* Given problem
In the Chambal River birding account, how many Indian Skimmers were roosting on a sandy island?

* Source excerpt
Monday, 9 March 2015

India - Chambal River

After a long night’s rest we drove down towards the Chambal River, stopping along the way to walk through an arid area of canyons and thorn scrub. I was surprised to see a couple Jungle Prinias here, and there was also Ashy and Grey-breasted Prinias as well for comparison. 

Jungle Prinia - stunning huh..?

It has to be said that India is like no other country in many respects, no aspect more apparent than the sheer volume of birds one sees whether driving along or walking. I can’t remember feeling this in the past and must have taken this amazing aspect of India’s wildlife for granted, having done so many tours here. But it is absolutely true and the sheer quality and variety of birds on view wherever you stop and look is a total contrast to many countries these days in Asia. To illustrate this fact, a small muddy puddle at the end of the lodge’s drive held both Green and Wood Sandpipers and a Common Redshank, whilst driving across the arable landscape we saw so many Green Bee-eaters on the wires, along with Chestnut-shouldered Petronias, Indian Rollers and Baya Weavers it was hard to not stop every time we came across a group of birds.

So we sauntered along the road and saw Grey Francolin, numerous Rose-ringed Parakeets, Laughing Dove, Indian Robin, a brief Yellow-eyed Babbler, lots of Bank Mynas, both Common and Large Grey Babblers and overhead a superb Short-toed Eagle looked huge. 

Bank Myna and Common Babbler

Mr and Mrs Indian Robin

Short-toed Eagle

A short drive took us down to the Chambal River and a quick scan revealed Paddyfield and Tawny Pipits, Masked and White Wagtails, Crested Lark and some close River Lapwings. Once aboard our ‘sturdy’ vessel (or tub may be more appropriate) we headed along the river and it was a little choppy due to the high wind but that didn’t stop us seeing a multitude of birds and top of the list were the 7 Indian Skimmers roosting on a sandy island. Having been told the previous evening that they are not as guaranteed as in the past and have been missing for a long time until very recently I have to admit I was a trifle worried. However, here they were and we lapped up the fantastic views. 

Indian Skimmers

We also saw all the other usual birds during our exploration such as Great Thick-Knees, a group of Knob-billed Ducks, Ruddy Shelduck, Temminck’s Stint, Pied and White-throated Kingfishers, Red-wattled Lapwings, and several Indian Black (Red-naped) Ibis

Indian Black (Red-naped) Ibis

Bar-headed Geese

Knob-billed Duck

White-browed Wagtail
Great Thick-Knee

Overhead were several Ospreys, Egyptian Vultures, Black-shouldered Kites and a Long-legged Buzzard.

* Records provided
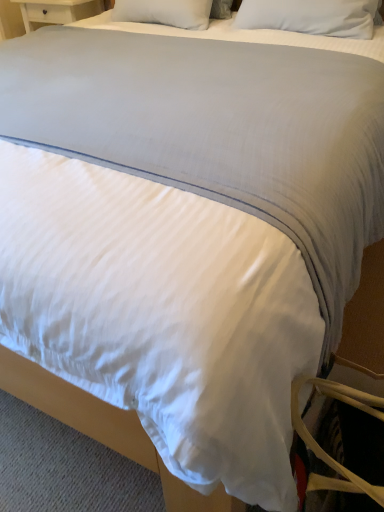
At what (x,y) coordinates should I click in order to perform the action: click on white soft pillow at upper center, which ranks as the 1th pillow in right-to-left order. Please return your answer as a coordinate pair (x, y). The image size is (384, 512). Looking at the image, I should click on (310, 16).

You are a GUI agent. You are given a task and a screenshot of the screen. Output one action in this format:
    pyautogui.click(x=<x>, y=<y>)
    Task: Click on the tan leather swivel chair at lower right
    This screenshot has height=512, width=384.
    Given the screenshot: What is the action you would take?
    pyautogui.click(x=322, y=449)

In order to click on white soft pillow at upper center, which ranks as the 1th pillow in right-to-left order in this screenshot , I will do `click(310, 16)`.

Between white soft pillow at upper center, the second pillow positioned from the right, and white soft pillow at upper center, which ranks as the 1th pillow in right-to-left order, which one has less height?

With less height is white soft pillow at upper center, the second pillow positioned from the right.

Is white soft pillow at upper center, the second pillow viewed from the left, completely or partially inside white soft pillow at upper center, the second pillow positioned from the right?

No, white soft pillow at upper center, the second pillow viewed from the left, is located outside of white soft pillow at upper center, the second pillow positioned from the right.

Consider the image. Is white soft pillow at upper center, the second pillow positioned from the right, looking in the opposite direction of white soft pillow at upper center, which ranks as the 1th pillow in right-to-left order?

No, white soft pillow at upper center, the second pillow positioned from the right,'s orientation is not away from white soft pillow at upper center, which ranks as the 1th pillow in right-to-left order.

From a real-world perspective, is white soft pillow at upper center, placed as the first pillow when sorted from left to right, physically below white soft pillow at upper center, which ranks as the 1th pillow in right-to-left order?

Yes, from a real-world perspective, white soft pillow at upper center, placed as the first pillow when sorted from left to right, is beneath white soft pillow at upper center, which ranks as the 1th pillow in right-to-left order.

Considering their positions, is tan leather swivel chair at lower right located in front of or behind white soft pillow at upper center, placed as the first pillow when sorted from left to right?

tan leather swivel chair at lower right is in front of white soft pillow at upper center, placed as the first pillow when sorted from left to right.

Find the location of `swivel chair below the white soft pillow at upper center, the second pillow positioned from the right (from a real-world perspective)`. swivel chair below the white soft pillow at upper center, the second pillow positioned from the right (from a real-world perspective) is located at coordinates (322, 449).

Is there a large distance between tan leather swivel chair at lower right and white soft pillow at upper center, the second pillow positioned from the right?

tan leather swivel chair at lower right is far away from white soft pillow at upper center, the second pillow positioned from the right.

Is tan leather swivel chair at lower right outside of white soft pillow at upper center, placed as the first pillow when sorted from left to right?

tan leather swivel chair at lower right is positioned outside white soft pillow at upper center, placed as the first pillow when sorted from left to right.

Is white soft pillow at upper center, which ranks as the 1th pillow in right-to-left order, next to tan leather swivel chair at lower right and touching it?

No, white soft pillow at upper center, which ranks as the 1th pillow in right-to-left order, is not touching tan leather swivel chair at lower right.

Which point is more forward, (x=321, y=13) or (x=324, y=380)?

The point (x=324, y=380) is in front.

From a real-world perspective, which is physically below, white soft pillow at upper center, which ranks as the 1th pillow in right-to-left order, or tan leather swivel chair at lower right?

In real-world perspective, tan leather swivel chair at lower right is lower.

Find the location of `the 2nd pillow positioned above the tan leather swivel chair at lower right (from a real-world perspective)`. the 2nd pillow positioned above the tan leather swivel chair at lower right (from a real-world perspective) is located at coordinates (x=310, y=16).

Locate an element on the screen. swivel chair directly beneath the white soft pillow at upper center, the second pillow viewed from the left (from a real-world perspective) is located at coordinates coord(322,449).

Is tan leather swivel chair at lower right positioned beyond the bounds of white soft pillow at upper center, the second pillow viewed from the left?

Yes, tan leather swivel chair at lower right is not within white soft pillow at upper center, the second pillow viewed from the left.

In the scene shown: From a real-world perspective, is tan leather swivel chair at lower right below white soft pillow at upper center, the second pillow viewed from the left?

Yes, from a real-world perspective, tan leather swivel chair at lower right is beneath white soft pillow at upper center, the second pillow viewed from the left.

Considering the relative positions of tan leather swivel chair at lower right and white soft pillow at upper center, which ranks as the 1th pillow in right-to-left order, in the image provided, is tan leather swivel chair at lower right to the left or to the right of white soft pillow at upper center, which ranks as the 1th pillow in right-to-left order,?

In the image, tan leather swivel chair at lower right appears on the left side of white soft pillow at upper center, which ranks as the 1th pillow in right-to-left order.

Does white soft pillow at upper center, the second pillow viewed from the left, come behind white soft pillow at upper center, the second pillow positioned from the right?

No, white soft pillow at upper center, the second pillow viewed from the left, is closer to the viewer.

Is white soft pillow at upper center, which ranks as the 1th pillow in right-to-left order, wider or thinner than white soft pillow at upper center, the second pillow positioned from the right?

In the image, white soft pillow at upper center, which ranks as the 1th pillow in right-to-left order, appears to be more narrow than white soft pillow at upper center, the second pillow positioned from the right.

Who is shorter, white soft pillow at upper center, the second pillow viewed from the left, or white soft pillow at upper center, placed as the first pillow when sorted from left to right?

Standing shorter between the two is white soft pillow at upper center, placed as the first pillow when sorted from left to right.

Can you confirm if white soft pillow at upper center, which ranks as the 1th pillow in right-to-left order, is smaller than white soft pillow at upper center, the second pillow positioned from the right?

Actually, white soft pillow at upper center, which ranks as the 1th pillow in right-to-left order, might be larger than white soft pillow at upper center, the second pillow positioned from the right.

From a real-world perspective, is white soft pillow at upper center, placed as the first pillow when sorted from left to right, located beneath tan leather swivel chair at lower right?

No, from a real-world perspective, white soft pillow at upper center, placed as the first pillow when sorted from left to right, is not below tan leather swivel chair at lower right.

Is point (177, 9) closer to camera compared to point (381, 418)?

No, it is not.

I want to click on swivel chair located on the right of white soft pillow at upper center, the second pillow positioned from the right, so coord(322,449).

Which object is closer to the camera taking this photo, white soft pillow at upper center, placed as the first pillow when sorted from left to right, or tan leather swivel chair at lower right?

Positioned in front is tan leather swivel chair at lower right.

Identify the location of pillow above the white soft pillow at upper center, the second pillow viewed from the left (from the image's perspective). The height and width of the screenshot is (512, 384). (165, 12).

Where is `swivel chair located underneath the white soft pillow at upper center, placed as the first pillow when sorted from left to right (from a real-world perspective)`? swivel chair located underneath the white soft pillow at upper center, placed as the first pillow when sorted from left to right (from a real-world perspective) is located at coordinates coord(322,449).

* Exercise response
Seven